My favorite part of this book is the emphasis on personal worship.  The meditations and exercises are designed not to ‘convert’ one to paganism, but to unlock what you truly believe in your heart and to remove limitations that keep you from practicing those beliefs.  The chapter on Magick compares spells and rituals to what other religions call prayer and divine inspiration—after reading the chapter, I agree!  Sending a thought or intent or ‘spell’ out to the ‘universe’ and expecting things to happen while going about doing everything you can to help it along is just about exactly the same as sending your prayer to Heavenly Parents and having faith in your righteous desires.  The authors even specify that if the inspiration you receive during meditation (or prayer, or whatever you want to call it) involves hurting someone else, or breaking the law, or hurting yourself, it’s not true inspiration and you should ignore it.
I highly recommend the book to anyone who wants to know more about paganism in general, or is seeking to bring more pagan ritual into her life but is concerned about the implications for church activity, or even anyone who is lost and looking for any religious or spiritual path. (please go through The Amethyst Network if you want to buy this book, as they get a percentage of each sale:  just use the amazon link on the right of the page)

1 comment:

  1. I just got this book, and I am LOVING it. It has a lot of "study questions" (or just good things to think about), as well as some guided meditations, and some exercises.

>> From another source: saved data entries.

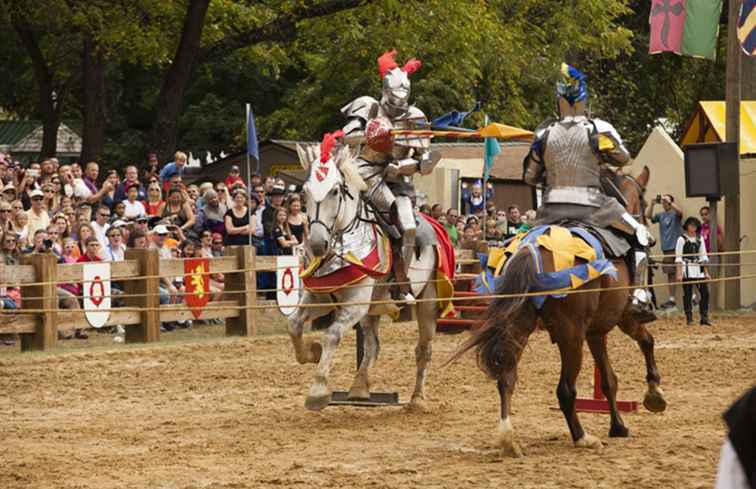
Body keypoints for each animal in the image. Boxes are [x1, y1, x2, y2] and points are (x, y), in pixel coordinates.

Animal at [288, 135, 442, 410]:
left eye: (335, 191)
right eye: (304, 192)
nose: (316, 244)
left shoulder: (355, 304)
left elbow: (332, 335)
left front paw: (317, 391)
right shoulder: (319, 298)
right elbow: (294, 324)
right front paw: (311, 353)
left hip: (428, 299)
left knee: (424, 349)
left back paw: (417, 399)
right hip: (373, 309)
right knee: (372, 345)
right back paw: (359, 388)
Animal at [452, 166, 664, 456]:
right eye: (642, 199)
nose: (651, 236)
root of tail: (530, 250)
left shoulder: (596, 332)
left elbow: (609, 380)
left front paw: (618, 425)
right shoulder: (623, 319)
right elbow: (646, 341)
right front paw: (654, 394)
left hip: (519, 328)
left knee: (506, 378)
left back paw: (508, 439)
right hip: (570, 336)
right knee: (565, 390)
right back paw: (582, 437)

    The chapter about belief is really good, it challenges you to realize that every belief you have also forces you to not believe certain other things (ie, we are all biased in some way). So, for example, if I believe that humans are inherently 'fallen' or flawed/sinful, then I cannot believe that they are inherently good...and visa versa.
    The belief chapter also briefly addresses the issue of belief persistence. I learned about belief persistence in my psychology classes, and essentially it is that we tend to believe the first thing(s) we learn, and to stick with believing them, even when we are presented with conflicting information (information with more solid factual basis than our prior held beliefs). We tend to ignore or blatantly disregard things that conflict with our already held beliefs. There is no logic to belief persistence, it's strictly 'first come first served' as it were. An interesting issue to contemplate!